Boston Globe / Getty Images
Chuck Kwong, an upstairs neighbor of the Yus who’s around their age but has lived in Chinatown much longer, recalls the neighborhood as he found it when he first moved to Boston in the early '70s. He'd been able to rent an apartment with friends for $100 a month — worth it even though they spent very little time there. He'd work at restaurants on Cape Cod, staying in boarding houses owned by his employer. On his days off, he returned to the apartment and spent hours wandering through Chinatown, stopping at restaurants and bakeries and social clubs where locals played mahjong.
But the neighborhood was already starting to get squeezed. Between the 1950s and 1970s, state and local governments built roads through Chinatown, knocking down homes and businesses. Urban renewal projects razed apartment buildings and replaced them with hospital and medical school buildings. Then, with the turn of the new millennium, luxury condos and apartments sprang up. Today, Kwong says, the social clubs are still filled with old-timers, but for the most part, new immigrants who could use their support can't find anywhere to live in Chinatown.
From one perspective, what’s happening is just part of life in a dynamic, thriving city.
“It is natural and it needs to happen,” says Skip Schloming, executive director of the Small Property Owners Association, a Boston-area landlords’ group. “The neighborhood needs to adjust to what’s needed.”
Schloming says it’s common for old buildings with low rents to deteriorate because the owners don’t have money for proper repairs.

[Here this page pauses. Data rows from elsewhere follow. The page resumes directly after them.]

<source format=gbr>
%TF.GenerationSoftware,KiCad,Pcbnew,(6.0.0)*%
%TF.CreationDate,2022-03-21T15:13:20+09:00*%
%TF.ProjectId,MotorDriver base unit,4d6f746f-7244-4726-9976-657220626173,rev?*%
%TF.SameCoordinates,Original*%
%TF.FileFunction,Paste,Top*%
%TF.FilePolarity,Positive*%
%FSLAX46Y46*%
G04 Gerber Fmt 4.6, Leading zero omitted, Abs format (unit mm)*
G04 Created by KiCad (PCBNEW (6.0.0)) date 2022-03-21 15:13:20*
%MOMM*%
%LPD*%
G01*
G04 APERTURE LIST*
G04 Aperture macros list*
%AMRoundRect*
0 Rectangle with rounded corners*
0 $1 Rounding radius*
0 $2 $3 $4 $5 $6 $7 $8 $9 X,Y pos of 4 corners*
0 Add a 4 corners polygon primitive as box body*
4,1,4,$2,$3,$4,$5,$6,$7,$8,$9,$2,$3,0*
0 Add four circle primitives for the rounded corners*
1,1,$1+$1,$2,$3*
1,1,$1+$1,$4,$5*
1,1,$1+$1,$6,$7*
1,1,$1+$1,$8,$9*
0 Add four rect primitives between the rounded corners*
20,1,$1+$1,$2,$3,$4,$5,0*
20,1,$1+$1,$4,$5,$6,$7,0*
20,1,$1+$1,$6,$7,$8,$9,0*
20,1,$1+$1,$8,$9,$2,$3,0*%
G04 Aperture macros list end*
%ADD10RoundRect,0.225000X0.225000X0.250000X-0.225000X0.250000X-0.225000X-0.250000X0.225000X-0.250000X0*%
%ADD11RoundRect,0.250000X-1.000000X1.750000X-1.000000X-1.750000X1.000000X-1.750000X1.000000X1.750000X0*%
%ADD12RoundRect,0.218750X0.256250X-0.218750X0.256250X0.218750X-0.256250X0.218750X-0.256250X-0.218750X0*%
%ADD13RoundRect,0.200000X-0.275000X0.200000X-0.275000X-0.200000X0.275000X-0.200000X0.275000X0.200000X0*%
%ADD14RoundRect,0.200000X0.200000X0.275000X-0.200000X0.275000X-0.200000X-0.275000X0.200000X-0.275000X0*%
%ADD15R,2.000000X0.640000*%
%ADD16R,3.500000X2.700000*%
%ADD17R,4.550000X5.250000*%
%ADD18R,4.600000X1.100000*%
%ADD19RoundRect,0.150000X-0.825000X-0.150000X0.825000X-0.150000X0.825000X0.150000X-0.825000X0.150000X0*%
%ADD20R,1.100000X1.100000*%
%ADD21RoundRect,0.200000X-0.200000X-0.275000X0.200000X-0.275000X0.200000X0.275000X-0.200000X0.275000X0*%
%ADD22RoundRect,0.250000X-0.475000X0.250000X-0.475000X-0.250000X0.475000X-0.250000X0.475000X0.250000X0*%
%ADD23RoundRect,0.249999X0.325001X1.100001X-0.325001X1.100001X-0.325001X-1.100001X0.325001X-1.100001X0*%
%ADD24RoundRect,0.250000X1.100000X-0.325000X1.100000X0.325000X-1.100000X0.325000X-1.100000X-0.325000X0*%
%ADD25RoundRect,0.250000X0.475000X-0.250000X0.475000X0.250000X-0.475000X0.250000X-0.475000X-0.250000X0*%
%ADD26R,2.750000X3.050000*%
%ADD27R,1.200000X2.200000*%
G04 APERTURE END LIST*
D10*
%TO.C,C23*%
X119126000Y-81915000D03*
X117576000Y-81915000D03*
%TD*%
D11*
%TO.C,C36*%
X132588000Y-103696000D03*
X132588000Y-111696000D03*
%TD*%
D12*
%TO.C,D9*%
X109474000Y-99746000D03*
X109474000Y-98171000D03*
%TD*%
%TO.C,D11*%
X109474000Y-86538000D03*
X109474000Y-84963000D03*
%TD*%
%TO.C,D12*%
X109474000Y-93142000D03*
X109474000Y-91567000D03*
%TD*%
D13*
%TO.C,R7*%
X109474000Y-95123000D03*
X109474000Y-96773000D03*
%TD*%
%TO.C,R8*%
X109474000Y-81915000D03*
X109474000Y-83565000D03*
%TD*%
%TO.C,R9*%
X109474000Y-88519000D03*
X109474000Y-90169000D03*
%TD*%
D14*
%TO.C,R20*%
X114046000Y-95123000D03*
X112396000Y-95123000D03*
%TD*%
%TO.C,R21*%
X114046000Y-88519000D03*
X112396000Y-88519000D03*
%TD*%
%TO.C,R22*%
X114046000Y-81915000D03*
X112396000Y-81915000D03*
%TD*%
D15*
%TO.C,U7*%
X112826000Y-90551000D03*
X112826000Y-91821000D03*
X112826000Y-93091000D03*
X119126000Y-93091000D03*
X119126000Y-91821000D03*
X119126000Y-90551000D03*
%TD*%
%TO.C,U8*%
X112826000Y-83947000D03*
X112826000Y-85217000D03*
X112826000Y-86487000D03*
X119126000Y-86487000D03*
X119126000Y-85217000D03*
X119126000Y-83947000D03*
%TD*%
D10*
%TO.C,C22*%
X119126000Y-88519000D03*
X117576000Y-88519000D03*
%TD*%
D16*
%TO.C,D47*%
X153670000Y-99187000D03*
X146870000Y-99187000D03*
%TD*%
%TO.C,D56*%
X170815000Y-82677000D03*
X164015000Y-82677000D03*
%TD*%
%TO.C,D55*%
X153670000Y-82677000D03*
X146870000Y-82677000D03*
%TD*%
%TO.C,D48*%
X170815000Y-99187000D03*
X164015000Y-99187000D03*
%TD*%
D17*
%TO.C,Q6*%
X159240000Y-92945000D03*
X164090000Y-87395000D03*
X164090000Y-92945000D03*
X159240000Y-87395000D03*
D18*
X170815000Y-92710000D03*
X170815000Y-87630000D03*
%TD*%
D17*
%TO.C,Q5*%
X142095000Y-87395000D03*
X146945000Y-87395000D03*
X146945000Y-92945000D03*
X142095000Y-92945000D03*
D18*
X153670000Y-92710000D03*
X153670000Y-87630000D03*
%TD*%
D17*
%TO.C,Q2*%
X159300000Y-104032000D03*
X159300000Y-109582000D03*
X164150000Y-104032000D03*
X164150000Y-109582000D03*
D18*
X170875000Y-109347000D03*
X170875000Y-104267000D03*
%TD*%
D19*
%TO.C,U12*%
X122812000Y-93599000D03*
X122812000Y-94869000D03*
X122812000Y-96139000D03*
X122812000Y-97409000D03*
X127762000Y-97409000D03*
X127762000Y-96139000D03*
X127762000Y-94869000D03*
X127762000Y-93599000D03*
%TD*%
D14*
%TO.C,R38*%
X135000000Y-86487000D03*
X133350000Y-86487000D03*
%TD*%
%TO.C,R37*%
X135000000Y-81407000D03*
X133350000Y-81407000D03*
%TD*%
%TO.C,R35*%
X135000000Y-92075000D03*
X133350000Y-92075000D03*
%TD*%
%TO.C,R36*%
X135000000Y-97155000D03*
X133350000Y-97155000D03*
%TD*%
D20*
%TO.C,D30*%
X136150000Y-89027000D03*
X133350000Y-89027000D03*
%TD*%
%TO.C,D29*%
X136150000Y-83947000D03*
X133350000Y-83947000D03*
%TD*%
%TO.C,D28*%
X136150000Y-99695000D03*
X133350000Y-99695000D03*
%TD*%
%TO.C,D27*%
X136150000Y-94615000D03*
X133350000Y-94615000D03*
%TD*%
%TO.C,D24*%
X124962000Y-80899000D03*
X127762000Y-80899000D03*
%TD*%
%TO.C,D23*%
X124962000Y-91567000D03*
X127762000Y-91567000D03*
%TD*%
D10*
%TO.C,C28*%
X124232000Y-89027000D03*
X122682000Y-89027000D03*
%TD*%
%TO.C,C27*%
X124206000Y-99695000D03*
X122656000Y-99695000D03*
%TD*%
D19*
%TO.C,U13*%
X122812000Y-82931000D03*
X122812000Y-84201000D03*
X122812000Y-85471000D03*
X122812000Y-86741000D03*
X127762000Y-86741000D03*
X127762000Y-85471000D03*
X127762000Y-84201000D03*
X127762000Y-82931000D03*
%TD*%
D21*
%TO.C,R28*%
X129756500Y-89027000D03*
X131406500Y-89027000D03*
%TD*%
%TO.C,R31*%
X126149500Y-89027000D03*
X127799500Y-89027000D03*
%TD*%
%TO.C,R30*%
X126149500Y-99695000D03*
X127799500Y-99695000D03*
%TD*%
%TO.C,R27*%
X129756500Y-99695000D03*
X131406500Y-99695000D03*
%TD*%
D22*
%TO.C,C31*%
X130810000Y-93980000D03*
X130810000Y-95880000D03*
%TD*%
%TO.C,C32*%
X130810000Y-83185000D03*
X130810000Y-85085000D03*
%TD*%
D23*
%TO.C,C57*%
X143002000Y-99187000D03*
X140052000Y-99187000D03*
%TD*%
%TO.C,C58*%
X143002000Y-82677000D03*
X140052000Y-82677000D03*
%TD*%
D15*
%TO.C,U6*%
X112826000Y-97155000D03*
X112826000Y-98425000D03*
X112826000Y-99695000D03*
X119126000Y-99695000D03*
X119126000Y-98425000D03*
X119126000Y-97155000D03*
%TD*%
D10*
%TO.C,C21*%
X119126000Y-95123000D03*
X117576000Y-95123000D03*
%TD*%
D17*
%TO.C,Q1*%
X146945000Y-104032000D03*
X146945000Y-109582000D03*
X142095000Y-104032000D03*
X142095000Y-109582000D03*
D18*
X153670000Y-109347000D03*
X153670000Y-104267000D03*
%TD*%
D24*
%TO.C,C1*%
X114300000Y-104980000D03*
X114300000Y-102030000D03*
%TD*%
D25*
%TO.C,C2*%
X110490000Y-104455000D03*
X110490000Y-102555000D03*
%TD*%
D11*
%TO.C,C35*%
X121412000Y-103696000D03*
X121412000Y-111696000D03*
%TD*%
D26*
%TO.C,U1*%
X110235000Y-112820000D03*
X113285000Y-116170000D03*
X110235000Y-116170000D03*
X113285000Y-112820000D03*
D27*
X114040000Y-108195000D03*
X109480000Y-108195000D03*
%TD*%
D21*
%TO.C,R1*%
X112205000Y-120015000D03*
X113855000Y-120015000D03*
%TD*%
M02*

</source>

A booming housing market means landlords have the incentive to make improvements, but only if they’re able to charge higher rents. If that means displacing lower-income tenants, Schloming argues, the city should provide relocation services, helping tenants to find apartments in more affordable neighborhoods where they can reconstitute their local communities.
To some extent, that kind of relocation of the community is already happening, with many Chinese immigrants now living in the Boston suburbs of Malden and Quincy. But Leong, the UMass professor, says these Chinese enclaves are too diffuse to replicate Chinatown.

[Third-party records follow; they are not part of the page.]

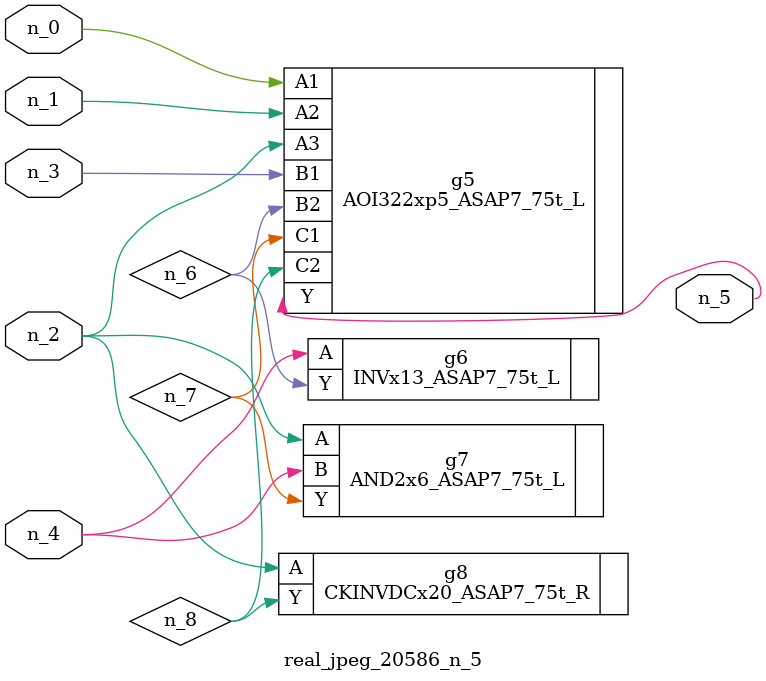
<source format=v>
module real_jpeg_20586_n_5 (n_4, n_0, n_1, n_2, n_3, n_5);

input n_4;
input n_0;
input n_1;
input n_2;
input n_3;

output n_5;

wire n_8;
wire n_6;
wire n_7;

AOI322xp5_ASAP7_75t_L g5 ( 
.A1(n_0),
.A2(n_1),
.A3(n_2),
.B1(n_3),
.B2(n_6),
.C1(n_7),
.C2(n_8),
.Y(n_5)
);

AND2x6_ASAP7_75t_L g7 ( 
.A(n_2),
.B(n_4),
.Y(n_7)
);

CKINVDCx20_ASAP7_75t_R g8 ( 
.A(n_2),
.Y(n_8)
);

INVx13_ASAP7_75t_L g6 ( 
.A(n_4),
.Y(n_6)
);


endmodule
</source>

It's something the Yus themselves had experienced prior to moving to Boston. They grew up together in China’s Guangdong province, but took different routes to America as middle-aged adults. Pei Ying's a tiny, gregarious woman who usually wears jeans, graying hair tied up in a practical bun. She was an accountant before she left Guangdong for Atlanta, where her grown son still lives. Yan Nong, the more shy of the two, headed to San Diego, a longtime destination for Chinese immigrants. Yet without cars, U.S. work experience, or strong English proficiency, both sisters struggled to adapt to life in cities without major Chinatowns.
Acquaintances insisted that things were different in Boston. When they arrived, they were thrilled to find streets densely packed with shops catering to Chinese tastes and a bus and subway system that let them travel independently to jobs. In the midst of the tight real estate market, it was their new network of friends in Chinatown that helped them find the apartment at 103 Hudson.
"You can take transportation everywhere," Pei Ying Yu says. "Lots of agencies in Chinatown can read over letters for you. It's very easy. There's a lot of places to learn English as well."
Beyond practical conveniences, she says, there’s a sense of comfort in Boston’s Chinatown that she and her sister hadn’t found in other American cities. She said that, if it weren’t for housing issues, she wouldn’t hesitate to recommend Boston to any Chinese immigrant.
“I would say to them that coming to Boston will be just like going home, because everything you find at home you can find here in Boston,” she says. “You don’t have a language barrier. You step out your door, you’re going to have access to Chinese people.”